Install Databricks Connect for Scala
Note
This article covers Databricks Connect for Databricks Runtime 13.3 LTS and above.
This article describes how to install Databricks Connect for Scala. See What is Databricks Connect?. For the Python version of this article, see Install Databricks Connect for Python.
Requirements
Your target Databricks workspace and cluster must meet the requirements for Compute configuration for Databricks Connect.
The Java Development Kit (JDK) installed on your development machine. Databricks recommends that the version of your JDK installation that you use matches the JDK version on your Databricks cluster. To find the JDK version on your cluster, refer to the “System environment” section of the Databricks Runtime release notes for your cluster. For instance,
Zulu 8.70.0.23-CA-linux64
corresponds to JDK 8. See Databricks Runtime release notes versions and compatibility.Scala installed on your development machine. Databricks recommends that the version of your Scala installation matches the Scala version on your Databricks cluster. To find the Scala version of the Databricks Runtime version of your cluster, refer to the System environment section of the Databricks Runtime release notes for that version. See Databricks Runtime release notes versions and compatibility.
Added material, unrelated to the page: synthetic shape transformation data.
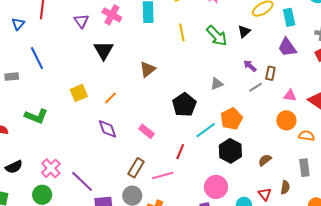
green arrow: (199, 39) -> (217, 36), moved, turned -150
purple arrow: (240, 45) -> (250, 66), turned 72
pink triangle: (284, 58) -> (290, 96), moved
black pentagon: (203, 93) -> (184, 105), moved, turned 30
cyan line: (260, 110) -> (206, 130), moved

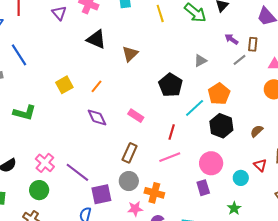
black triangle: (104, 50) -> (96, 39), moved, turned -30
pink line: (163, 175) -> (170, 157), moved

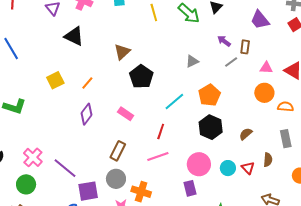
black triangle: (96, 39) -> (74, 36), moved
black pentagon: (170, 85) -> (141, 77), moved
cyan line: (195, 108) -> (174, 101), moved
purple diamond: (97, 117) -> (87, 114), turned 60
cyan circle: (241, 178) -> (228, 168), moved

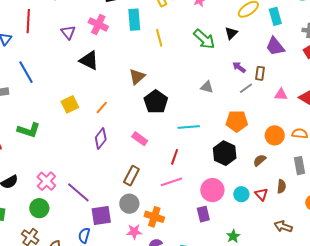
yellow line: (154, 13) -> (159, 38), moved
gray triangle: (192, 61) -> (207, 87), turned 40
orange circle: (264, 93) -> (275, 135), moved
orange pentagon: (209, 95) -> (237, 121), moved, turned 30
cyan line: (174, 101) -> (189, 127), turned 35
If you are using user-defined functions (UDFs), the local Scala and Java versions must match the Scala and Java versions of the Databricks Runtime version of the cluster. To find the Scala and Java versions of the Databricks Runtime version of your cluster, refer to the System environment section of the Databricks Runtime release notes for that version. See Databricks Runtime release notes versions and compatibility.
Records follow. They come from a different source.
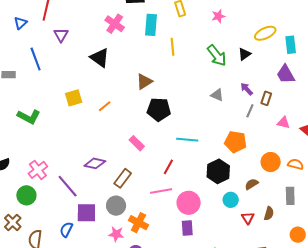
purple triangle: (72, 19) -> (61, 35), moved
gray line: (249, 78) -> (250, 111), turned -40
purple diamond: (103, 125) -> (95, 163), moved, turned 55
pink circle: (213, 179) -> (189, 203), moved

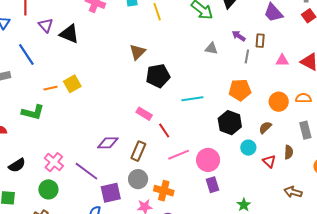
black triangle: (100, 58) -> (69, 34), moved
orange line: (105, 106) -> (50, 88), moved, turned 40
red line: (168, 167) -> (164, 130), moved, turned -49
A Scala build tool on your development machine, such as
sbt
.
Add a reference to the Databricks Connect client
To set up the Databricks Connect client, first add a reference to the client. In your Scala project’s build file such as build.sbt
for sbt
, pom.xml
for Maven, or build.gradle
for Gradle, add the following reference to the Databricks Connect client. Replace 14.0.0
with the version of the Databricks Connect library that matches the Databricks Runtime version on your cluster. You can find the Databricks Connect library version numbers in the Maven central repository.
libraryDependencies += "com.databricks" % "databricks-connect" % "14.0.0"
<dependency>
<groupId>com.databricks</groupId>
<artifactId>databricks-connect</artifactId>
<version>14.0.0</version>
</dependency>
implementation 'com.databricks.databricks-connect:14.0.0'
Configure connection properties
Next, configure properties to establish a connection between Databricks Connect and your remote Databricks cluster. These properties include settings to authenticate Databricks Connect with your cluster. See Compute configuration for Databricks Connect.
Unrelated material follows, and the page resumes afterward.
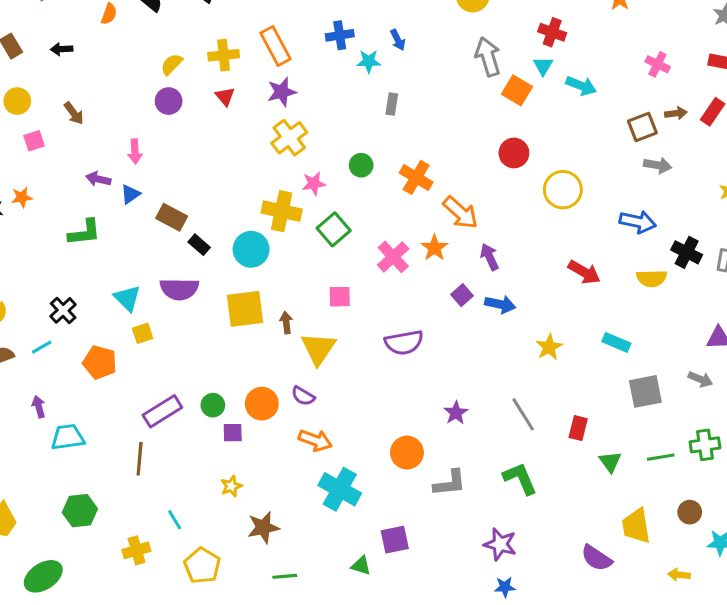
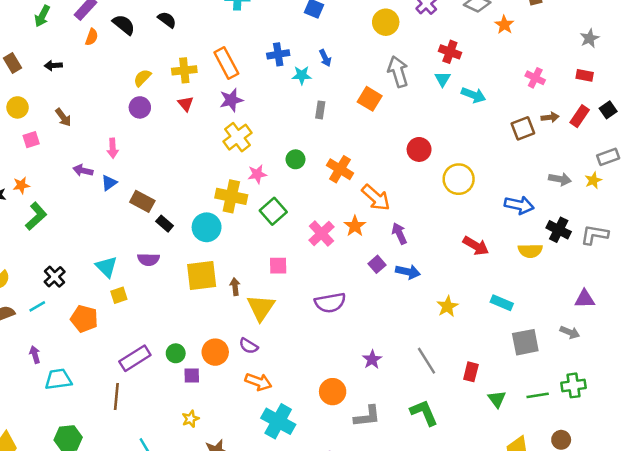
orange square: (517, 90) -> (370, 99), moved
gray arrow: (658, 165) -> (560, 179), moved
green L-shape: (84, 232) -> (36, 216), moved, turned -36
purple semicircle: (179, 289) -> (148, 259), size x0.7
For Databricks Connect for Databricks Runtime 13.3 LTS and above, for Scala, Databricks Connect includes the Databricks SDK for Java. This SDK implements the Databricks client unified authentication standard, a consolidated and consistent architectural and programmatic approach to authentication. This approach makes setting up and automating authentication with Databricks more centralized and predictable. It enables you to configure Databricks authentication once and then use that configuration across multiple Databricks tools and SDKs without further authentication configuration changes.
Note
OAuth user-to-machine (U2M) authentication is supported on Databricks SDK for Java 0.18.0 and above. You might need to update your code project’s installed version of the Databricks SDK for Java to 0.18.0 or above to use OAuth U2M authentication. See Get started with the Databricks SDK for Java.
For OAuth U2M authentication, you must use the Databricks CLI to authenticate before you run your Scala code. See the Tutorial.
OAuth machine-to-machine (M2M) authentication is supported on Databricks SDK for Java 0.17.0 and above. You might need to update your code project’s installed version of the Databricks SDK for Java to 0.17.0 or above to use OAuth U2M authentication. See Get started with the Databricks SDK for Java.
Google Cloud credentials authentication and Google Cloud ID authentication are supported on Databricks SDK for Java 0.14.0 and above. You might need to update your code project’s installed version of the Databricks SDK for Java to 0.14.0 or above to use Google Cloud credentials authentication or ID authentication. See Get started with the Databricks SDK for Java.